• _Enunciado escrito a_
Devolva todas as linhas dos registos que contêm a cadeia "Xbrackettup". A distinção entre maiúsculas e minúsculas conta.
———
REMOÇÃO DE TUTOR
PRINCÍPIO DO CONTRADITÓRIO
CONSELHO DA REVOLUÇÃO
INTERDIÇÃO POR ANOMALIA PSÍQUICA
Sumário

I- Não prevê o artigo 1949.º do Código Civil que o tutor, cuja remoção se pretende, seja ouvido, impondo-se o contraditório no que respeita ao conselho de família, o que se compreende considerando que o tutor não é parte no processo, sendo os membros do conselho de família quem se encontra em condições de zelar pelo interesse e bem-estar do interdito.

II- A lei, ao não impor a audição do tutor, pretende alcançar um ponto de equilíbrio entre o interesse e bem- -estar do interdito e o direito de defesa do tutor, exprimindo-se este último no processo através do próprio juiz enquanto guardião dos direitos individuais e garantia contra incidente injusto, cabendo-lhe, assim, ponderar, em cada caso, da necessidade (ou total desaconselhamento) de proceder à audição do tutor.

(SC)

Texto Integral

Acordam na 7ª Secção Cível do Tribunal da Relação de Lisboa,

I – Relatório

1. A.[…] veio recorrer do despacho que a removeu do cargo de tutora do seu filho J.[…], declarado interditado por sentença de 17.07.1993.

2.Conclui a Agravante nas suas alegações:
1. Pelas razões invocadas nos pontos 01,02 e 03, da parte II das presentes alegações, o incidente de remoção da tutora deve ser processado por apenso – arts.º 944 e 958, do CPC.
2. Pelas razões invocadas no ponto 04 da parte II, a decisão proferida sem que fosse ordenada a notificação da agravante violou o art.º 3º do CPC, pelo que é nula – art.º 194, a) e art.º 668, n.º1, d), do CPC.
3. Pelas razões invocadas no ponto 05 da parte II, a decisão não específica os fundamentos de facto a servir-lhes de base, pelo que é nula – art.º 668, n.º1, b) do CPC.
4. Pelas razões invocadas em 06 da parte II, a decisão não observou o disposto nos art.ºs 1933, n.º1, do CC, não cumprindo, assim, o disposto no n.º2 do citado art.º 659.
5. Pelas razões invocadas em 09 e 10 da parte II, deve o recurso subir nos autos do incidente e ter efeito suspensivo – art.º 736, n.º1, 1ª parte, 739, n.º1, 1ª parte e n.º2 e art.º 740, n.º1, do CPC.

3. Em contra alegações o MP pronuncia-se pela manutenção da decisão recorrida.  

II – Enquadramento fáctico

Com relevância para a apreciação do recurso registam-se as seguintes ocorrências:
Ø Por sentença de 17.07.1993 foi decretada a interdição definitiva de J.[…], tendo sido nomeada tutora, sua mãe […].
———
• _Enunciado escrito b_
Para cada afirmação abaixo, diga se está de acordo com o acórdão sobre remoção de tutor. Responda sim ou não e cite literalmente as palavras decisivas do acórdão.
(i) O artigo 1949.º do Código Civil prevê que o tutor cuja remoção se pretende seja ouvido.
(ii) A interdição de J. foi decretada por sentença de 17.07.1993.
(iii) Nas contra-alegações, o MP defende a revogação da decisão recorrida.

• _Registos da tarefa_
———
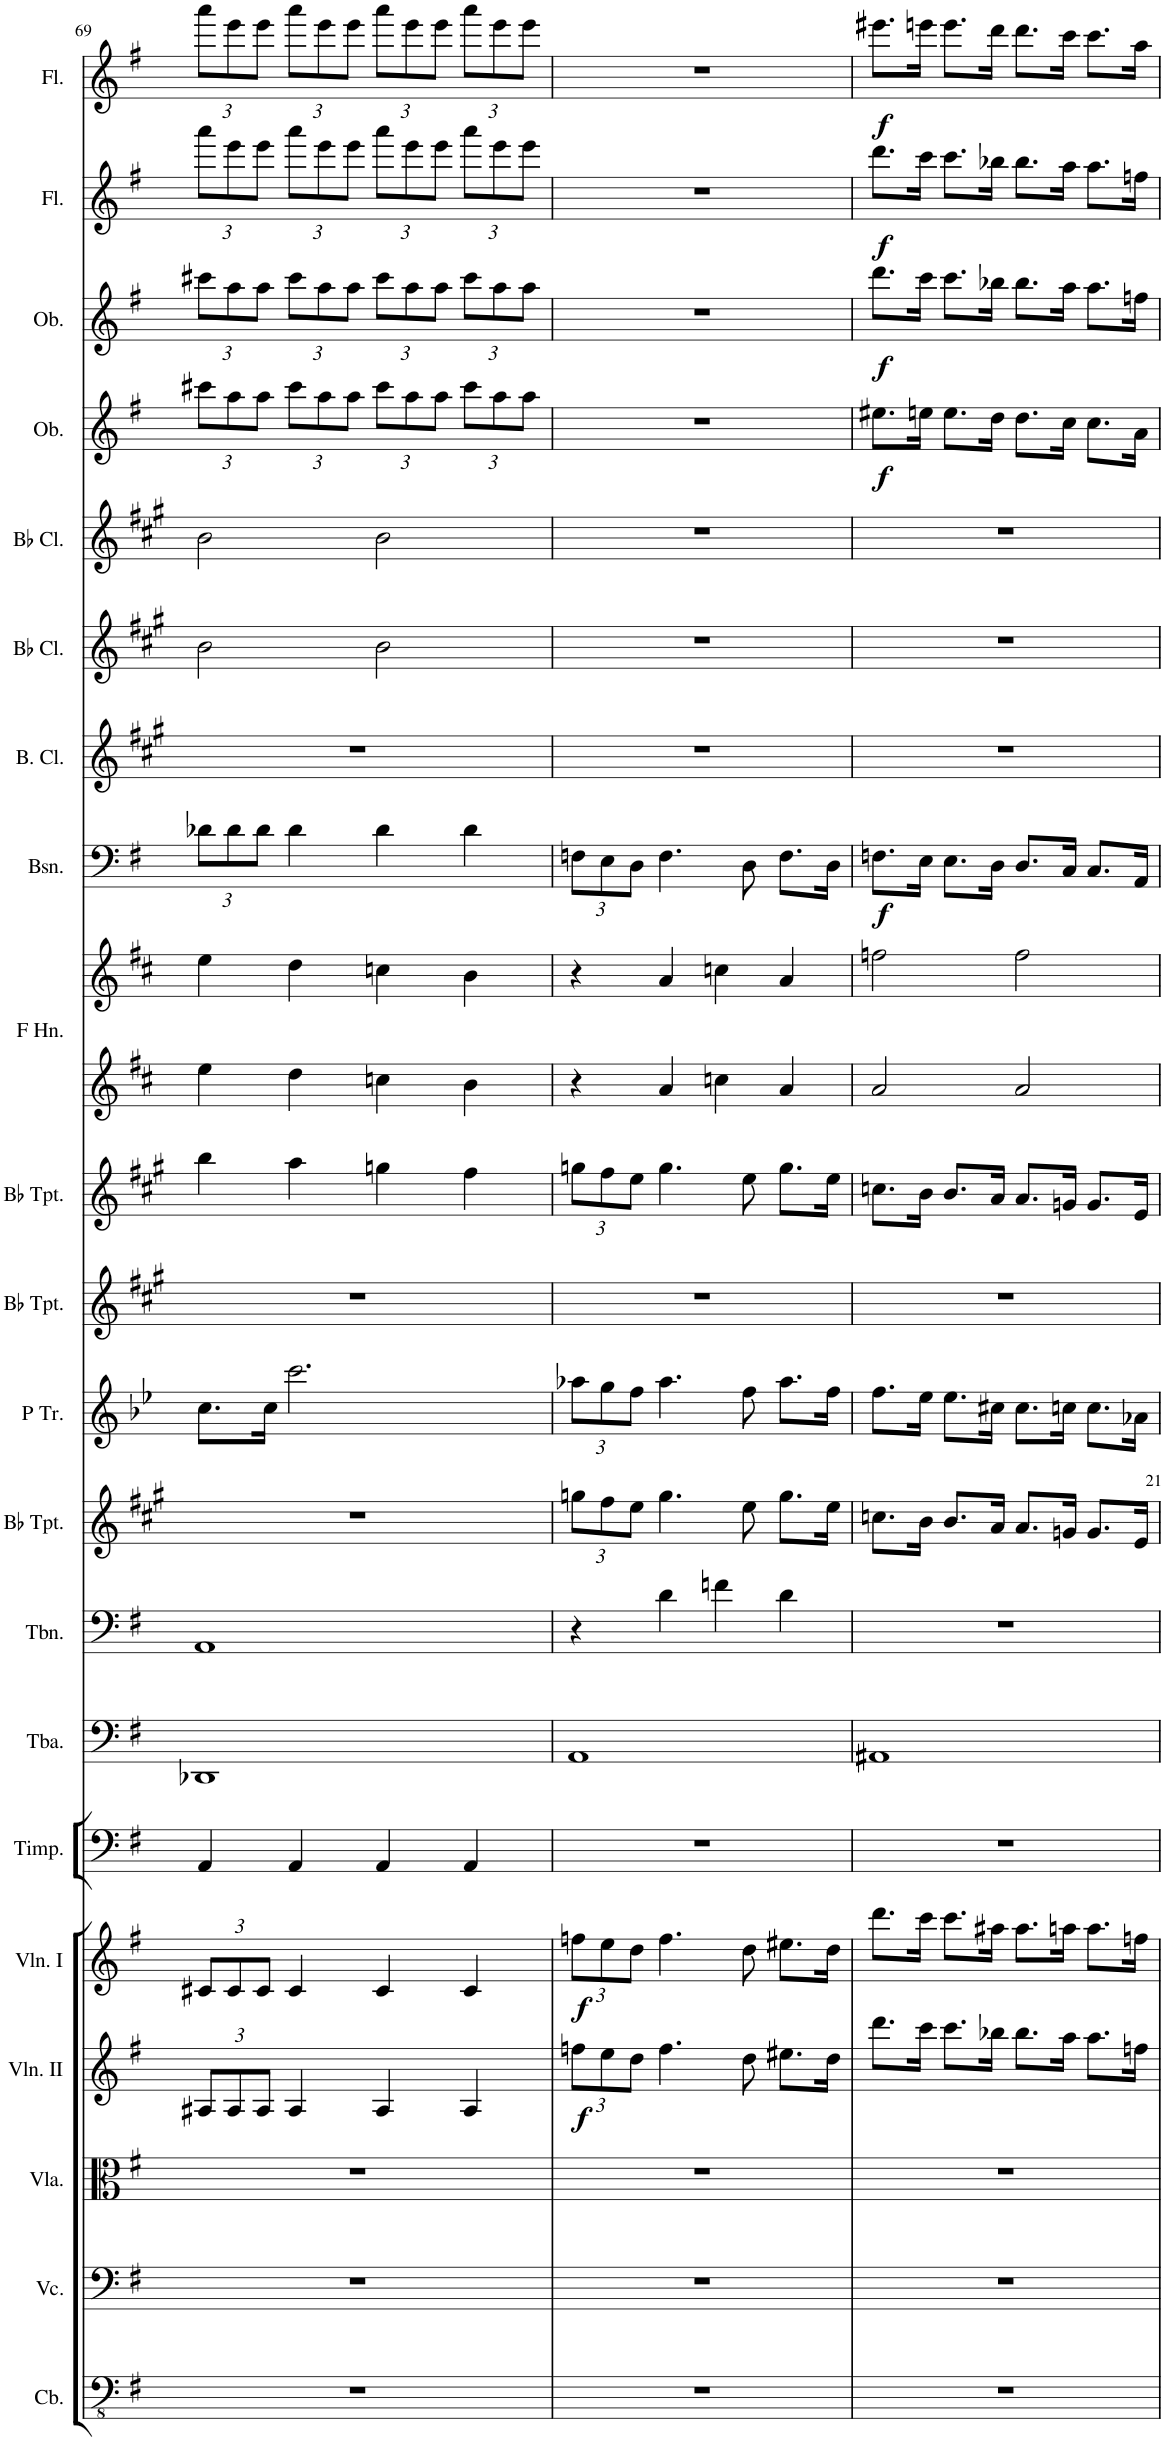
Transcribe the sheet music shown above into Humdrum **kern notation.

**kern	**kern	**kern	**kern	**dynam	**kern	**dynam	**kern	**kern	**kern	**kern	**kern	**kern	**kern	**kern	**kern	**kern	**dynam	**kern	**kern	**kern	**kern	**dynam	**kern	**dynam	**kern	**dynam	**kern	**dynam
*part21	*part20	*part19	*part18	*part18	*part17	*part17	*part16	*part15	*part14	*part13	*part12	*part11	*part10	*part9	*part9	*part8	*part8	*part7	*part6	*part5	*part4	*part4	*part3	*part3	*part2	*part2	*part1	*part1
*staff22	*staff21	*staff20	*staff19	*staff19	*staff18	*staff18	*staff17	*staff16	*staff15	*staff14	*staff13	*staff12	*staff11	*staff10	*staff9	*staff8	*staff8	*staff7	*staff6	*staff5	*staff4	*staff4	*staff3	*staff3	*staff2	*staff2	*staff1	*staff1
*I"Contrabasses	*I"Violoncellos	*I"Violas	*I"Violins II	*	*I"Violins I	*	*I"Timpani	*I"Tuba	*I"Trombone	*I"Trumpet 2	*I"Piccolo Trumpet	*I"Bb Trumpet	*I"Trumpet 1	*I"Horns in F	*	*I"Bassoons	*	*I"Bass Clarinet	*I"Clarinet 2	*I"Clarinet 1	*I"Oboe 2	*	*I"Oboe 1	*	*I"Flute 2	*	*I"Flute 1	*
*I'Cb.	*I'Vc.	*I'Vla.	*I'Vln. II	*	*I'Vln. I	*	*I'Timp.	*I'Tba.	*I'Tbn.	*	*I'P Tr.	*I'Bb Tpt.	*	*	*	*I'Bsn.	*	*I'B. Cl.	*	*	*I'Ob.	*	*I'Ob.	*	*I'Fl.	*	*I'Fl.	*
!!LO:PB:g=z
*clefFv4	*clefF4	*clefC3	*clefG2	*	*clefG2	*	*clefF4	*clefF4	*clefF4	*clefG2	*clefG2	*clefG2	*clefG2	*clefG2	*clefG2	*clefF4	*	*clefG2	*clefG2	*clefG2	*clefG2	*	*clefG2	*	*clefG2	*	*clefG2	*
*Trd7c12	*	*	*	*	*	*	*	*	*	*Trd1c2	*Trd2c3	*Trd1c2	*Trd1c2	*Trd4c7	*Trd4c7	*	*	*Trd8c14	*Trd1c2	*Trd1c2	*	*	*	*	*	*	*	*
*k[f#]	*k[f#]	*k[f#]	*k[f#]	*	*k[f#]	*	*k[f#]	*k[f#]	*k[f#]	*k[f#c#g#]	*k[b-e-]	*k[f#c#g#]	*k[f#c#g#]	*k[f#c#]	*k[f#c#]	*k[f#]	*	*k[f#c#g#]	*k[f#c#g#]	*k[f#c#g#]	*k[f#]	*	*k[f#]	*	*k[f#]	*	*k[f#]	*
*M4/4	*M4/4	*M4/4	*M4/4	*	*M4/4	*	*M4/4	*M4/4	*M4/4	*M4/4	*M4/4	*M4/4	*M4/4	*M4/4	*M4/4	*M4/4	*	*M4/4	*M4/4	*M4/4	*M4/4	*	*M4/4	*	*M4/4	*	*M4/4	*
*	*	*	*Xbrackettup	*	*Xbrackettup	*	*	*	*	*	*	*	*	*	*	*Xbrackettup	*	*	*	*	*Xbrackettup	*	*Xbrackettup	*	*Xbrackettup	*	*Xbrackettup	*
=69	=69	=69	=69	=69	=69	=69	=69	=69	=69	=69	=69	=69	=69	=69	=69	=69	=69	=69	=69	=69	=69	=69	=69	=69	=69	=69	=69	=69
1r	1r	1r	12A#X/L	.	12c#X/L	.	4AA/	1DD-X	1AA	1r	8.cc\L	1r	4bb\	4ee\	4ee\	12d-X\L	.	1r	2b\	2b\	12ccc#X\L	.	12ccc#X\L	.	12aaa\L	.	12aaa\L	.
.	.	.	12A#/	.	12c#/	.	.	.	.	.	.	.	.	.	.	12d-\	.	.	.	.	12aa\	.	12aa\	.	12eee\	.	12eee\	.
.	.	.	12A#/J	.	12c#/J	.	.	.	.	.	.	.	.	.	.	12d-\J	.	.	.	.	12aa\J	.	12aa\J	.	12eee\J	.	12eee\J	.
.	.	.	.	.	.	.	.	.	.	.	16cc\Jk	.	.	.	.	.	.	.	.	.	.	.	.	.	.	.	.	.
.	.	.	4A#/	.	4c#/	.	4AA/	.	.	.	2.ccc\	.	4aa\	4dd\	4dd\	4d-\	.	.	.	.	12ccc#\L	.	12ccc#\L	.	12aaa\L	.	12aaa\L	.
.	.	.	.	.	.	.	.	.	.	.	.	.	.	.	.	.	.	.	.	.	12aa\	.	12aa\	.	12eee\	.	12eee\	.
.	.	.	.	.	.	.	.	.	.	.	.	.	.	.	.	.	.	.	.	.	12aa\J	.	12aa\J	.	12eee\J	.	12eee\J	.
.	.	.	4A#/	.	4c#/	.	4AA/	.	.	.	.	.	4ggn\	4ccn\	4ccn\	4d-\	.	.	2b\	2b\	12ccc#\L	.	12ccc#\L	.	12aaa\L	.	12aaa\L	.
.	.	.	.	.	.	.	.	.	.	.	.	.	.	.	.	.	.	.	.	.	12aa\	.	12aa\	.	12eee\	.	12eee\	.
.	.	.	.	.	.	.	.	.	.	.	.	.	.	.	.	.	.	.	.	.	12aa\J	.	12aa\J	.	12eee\J	.	12eee\J	.
.	.	.	4A#/	.	4c#/	.	4AA/	.	.	.	.	.	4ff#\	4b\	4b\	4d-\	.	.	.	.	12ccc#\L	.	12ccc#\L	.	12aaa\L	.	12aaa\L	.
.	.	.	.	.	.	.	.	.	.	.	.	.	.	.	.	.	.	.	.	.	12aa\	.	12aa\	.	12eee\	.	12eee\	.
.	.	.	.	.	.	.	.	.	.	.	.	.	.	.	.	.	.	.	.	.	12aa\J	.	12aa\J	.	12eee\J	.	12eee\J	.
=70	=70	=70	=70	=70	=70	=70	=70	=70	=70	=70	=70	=70	=70	=70	=70	=70	=70	=70	=70	=70	=70	=70	=70	=70	=70	=70	=70	=70
*	*	*	*	*	*	*	*	*	*	*Xbrackettup	*Xbrackettup	*	*Xbrackettup	*	*	*	*	*	*	*	*	*	*	*	*	*	*	*
!	!	!	!	!LO:DY:b	!	!LO:DY:b	!	!	!	!	!	!	!	!	!	!	!	!	!	!	!	!	!	!	!	!	!	!
1r	1r	1r	12ffn\L	f	12ffn\L	f	1r	1AA	4r	12ggn\L	12aa-X\L	1r	12ggn\L	4r	4r	12Fn\L	.	1r	1r	1r	1r	.	1r	.	1r	.	1r	.
.	.	.	12ee\	.	12ee\	.	.	.	.	12ff#\	12gg\	.	12ff#\	.	.	12E\	.	.	.	.	.	.	.	.	.	.	.	.
.	.	.	12dd\J	.	12dd\J	.	.	.	.	12ee\J	12ff\J	.	12ee\J	.	.	12D\J	.	.	.	.	.	.	.	.	.	.	.	.
.	.	.	4.ff\	.	4.ff\	.	.	.	4d\	4.gg\	4.aa-\	.	4.gg\	4a/	4a/	4.F\	.	.	.	.	.	.	.	.	.	.	.	.
.	.	.	.	.	.	.	.	.	4fn\	.	.	.	.	4ccn\	4ccn\	.	.	.	.	.	.	.	.	.	.	.	.	.
.	.	.	8dd\	.	8dd\	.	.	.	.	8ee\	8ff\	.	8ee\	.	.	8D\	.	.	.	.	.	.	.	.	.	.	.	.
.	.	.	8.ee#X\L	.	8.ee#X\L	.	.	.	4d\	8.gg\L	8.aa-\L	.	8.gg\L	4a/	4a/	8.F\L	.	.	.	.	.	.	.	.	.	.	.	.
.	.	.	16dd\Jk	.	16dd\Jk	.	.	.	.	16ee\Jk	16ff\Jk	.	16ee\Jk	.	.	16D\Jk	.	.	.	.	.	.	.	.	.	.	.	.
=71	=71	=71	=71	=71	=71	=71	=71	=71	=71	=71	=71	=71	=71	=71	=71	=71	=71	=71	=71	=71	=71	=71	=71	=71	=71	=71	=71	=71
!	!	!	!	!	!	!	!	!	!	!	!	!	!	!	!	!	!LO:DY:b	!	!	!	!	!LO:DY:b	!	!LO:DY:b	!	!LO:DY:b	!	!LO:DY:b
1r	1r	1r	8.ddd\L	.	8.ddd\L	.	1r	1AA#X	1r	8.ccn\L	8.ff\L	1r	8.ccn\L	2a/	2ffn\	8.Fn\L	f	1r	1r	1r	8.ee#X\L	f	8.ddd\L	f	8.ddd\L	f	8.eee#X\L	f
.	.	.	16ccc\Jk	.	16ccc\Jk	.	.	.	.	16b\Jk	16ee-\Jk	.	16b\Jk	.	.	16E\Jk	.	.	.	.	16een\Jk	.	16ccc\Jk	.	16ccc\Jk	.	16eeen\Jk	.
.	.	.	8.ccc\L	.	8.ccc\L	.	.	.	.	8.b/L	8.ee-\L	.	8.b/L	.	.	8.E\L	.	.	.	.	8.ee\L	.	8.ccc\L	.	8.ccc\L	.	8.eee\L	.
.	.	.	16bb-X\Jk	.	16aa#X\Jk	.	.	.	.	16a/Jk	16cc#X\Jk	.	16a/Jk	.	.	16D\Jk	.	.	.	.	16dd\Jk	.	16bb-X\Jk	.	16bb-X\Jk	.	16ddd\Jk	.
.	.	.	8.bb-\L	.	8.aa#\L	.	.	.	.	8.a/L	8.cc#\L	.	8.a/L	2a/	2ff\	8.D/L	.	.	.	.	8.dd\L	.	8.bb-\L	.	8.bb-\L	.	8.ddd\L	.
.	.	.	16aa\Jk	.	16aan\Jk	.	.	.	.	16gn/Jk	16ccn\Jk	.	16gn/Jk	.	.	16C/Jk	.	.	.	.	16cc\Jk	.	16aa\Jk	.	16aa\Jk	.	16ccc\Jk	.
.	.	.	8.aa\L	.	8.aa\L	.	.	.	.	8.g/L	8.cc\L	.	8.g/L	.	.	8.C/L	.	.	.	.	8.cc\L	.	8.aa\L	.	8.aa\L	.	8.ccc\L	.
.	.	.	16ffn\Jk	.	16ffn\Jk	.	.	.	.	16e/Jk	16a-X\Jk	.	16e/Jk	.	.	16AA/Jk	.	.	.	.	16a\Jk	.	16ffn\Jk	.	16ffn\Jk	.	16aa\Jk	.
=	=	=	=	=	=	=	=	=	=	=	=	=	=	=	=	=	=	=	=	=	=	=	=	=	=	=	=	=
*-	*-	*-	*-	*-	*-	*-	*-	*-	*-	*-	*-	*-	*-	*-	*-	*-	*-	*-	*-	*-	*-	*-	*-	*-	*-	*-	*-	*-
———
• _Resolução escrita a_
*	*	*	*Xbrackettup	*	*Xbrackettup	*	*	*	*	*	*	*	*	*	*	*Xbrackettup	*	*	*	*	*Xbrackettup	*	*Xbrackettup	*	*Xbrackettup	*	*Xbrackettup	*
*	*	*	*	*	*	*	*	*	*	*Xbrackettup	*Xbrackettup	*	*Xbrackettup	*	*	*	*	*	*	*	*	*	*	*	*	*	*	*

• _Resolução escrita b_
(i) Não: "Não prevê o artigo 1949.º do Código Civil que o tutor, cuja remoção se pretende, seja ouvido"
(ii) Sim: "Por sentença de 17.07.1993 foi decretada a interdição definitiva"
(iii) Não: "o MP pronuncia-se pela manutenção da decisão recorrida"